The associations among serum fetuin-A concentrations, mitral annular (MAC) and aortic valve calcification and other biomarkers of inflammation (hs-CRP, ferritin, fibrinogen, white blood cell count (WBC), erythrocyte sedimentation rate (ESR), albumin levels) were evaluated in ACS patients and healthy controls. The study included 95 patients (mean age 61.8 ± 12.10 years) and 81 healthy controls (mean age 48.33 ± 9.19 years).
Fetuin-A levels were significantly lower in patients with ACS than in healthy controls (0.76 ± 0.23 and 1.10 ± 0.45 g/L, respectively; p < 0.001). Fetuin-A was lower in patients with mitral annular calcification (p = 0.007) and aortic (p = 0.001) valve calcification. In patients with ACS, there was a negative correlation among serum urea (r = -0.377; p < 0.001) and creatinine (r = -0.232; p = 0.024) levels and fetuin-A, and a negative correlation among WBC (r = -0.156; p = 0,132), ESR (r = -0.214; p = 0.037), hs-CRP (r = -0.220; p = 0.032) levels and fetuin-A. A positive correlation was seen between albumin and fetuin-A (r = 0.362; p < 0.001). Multivariate logistic regression analysis revealed that fetuin-A was the variable that had a significant effect on ACS (p = 0.020 OR = .015; (95% CI)(0.000-0.520).
Fetuin-A levels decrease in patients with acute coronary syndromes, independent of heart valve calcification. Fetuin-A may therefore act as a negative acute phase protein after myocardial infarction.
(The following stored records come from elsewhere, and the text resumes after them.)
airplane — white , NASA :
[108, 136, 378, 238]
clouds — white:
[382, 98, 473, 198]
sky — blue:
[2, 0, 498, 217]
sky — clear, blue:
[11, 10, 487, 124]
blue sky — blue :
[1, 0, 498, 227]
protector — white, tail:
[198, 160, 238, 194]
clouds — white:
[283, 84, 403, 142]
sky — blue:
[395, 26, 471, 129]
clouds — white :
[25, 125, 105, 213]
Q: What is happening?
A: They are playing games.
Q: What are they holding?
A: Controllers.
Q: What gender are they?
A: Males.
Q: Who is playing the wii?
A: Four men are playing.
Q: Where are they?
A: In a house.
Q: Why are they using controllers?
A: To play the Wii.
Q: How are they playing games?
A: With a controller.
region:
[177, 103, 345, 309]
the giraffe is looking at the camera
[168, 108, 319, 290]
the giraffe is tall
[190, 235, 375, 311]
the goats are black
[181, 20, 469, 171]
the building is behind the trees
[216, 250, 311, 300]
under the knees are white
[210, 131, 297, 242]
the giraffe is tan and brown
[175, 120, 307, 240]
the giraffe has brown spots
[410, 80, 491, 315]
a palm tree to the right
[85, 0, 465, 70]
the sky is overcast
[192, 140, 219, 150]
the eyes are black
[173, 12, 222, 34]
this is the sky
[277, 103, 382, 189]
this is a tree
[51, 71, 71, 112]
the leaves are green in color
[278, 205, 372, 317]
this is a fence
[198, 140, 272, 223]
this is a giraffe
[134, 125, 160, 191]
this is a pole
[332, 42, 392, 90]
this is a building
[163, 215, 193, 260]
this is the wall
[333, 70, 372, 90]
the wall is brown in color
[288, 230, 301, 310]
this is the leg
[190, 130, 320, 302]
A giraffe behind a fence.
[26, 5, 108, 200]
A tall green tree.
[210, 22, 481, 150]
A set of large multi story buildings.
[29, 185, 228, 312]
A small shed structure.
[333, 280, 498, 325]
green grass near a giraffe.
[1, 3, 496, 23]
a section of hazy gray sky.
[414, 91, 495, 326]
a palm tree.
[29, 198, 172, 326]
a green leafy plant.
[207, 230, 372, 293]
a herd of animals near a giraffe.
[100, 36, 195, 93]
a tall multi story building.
胎球蛋白-A是一种多功能肝脏分泌蛋白,可抑制营养不良性血管和瓣膜钙化。我们的目的是评估急性冠状动脉综合征(ACS)患者中胎球蛋白-A水平、心脏瓣膜钙化与其他炎症生物标志物之间的关系。
在ACS患者和健康对照中评估血清胎球蛋白-A浓度、二尖瓣环(MAC)和主动脉瓣钙化与其他炎症生物标志物(高敏C反应蛋白、铁蛋白、纤维蛋白原、白细胞计数(WBC)、红细胞沉降率(ESR)、白蛋白水平)之间的关联。该研究纳入了95例患者(平均年龄61.8±12.10岁)和81例健康对照(平均年龄48.33±9.19岁)。
ACS患者的胎球蛋白-A水平显著低于健康对照(分别为0.76±0.23和1.10±0.45 g/L;p<0.001)。二尖瓣环钙化(p = 0.007)和主动脉瓣钙化(p = 0.001)患者的胎球蛋白-A水平较低。在ACS患者中,血清尿素(r = -0.377;p<0.001)和肌酐(r = -0.232;p = 0.024)水平与胎球蛋白-A呈负相关,白细胞(r = -0.156;p = 0.132)、红细胞沉降率(r = -0.214;p = 0.037)、高敏C反应蛋白(r = -0.220;p = 0.032)水平与胎球蛋白-A呈负相关。白蛋白与胎球蛋白-A呈正相关(r = 0.362;p<0.001)。多因素逻辑回归分析显示,胎球蛋白-A是对ACS有显著影响的变量(p = 0.020,OR = 0.015;(95%CI)(0.000 - 0.520))。
急性冠状动脉综合征患者的胎球蛋白-A水平降低,与心脏瓣膜钙化无关。因此,胎球蛋白-A可能在心肌梗死后作为一种负急性期蛋白发挥作用。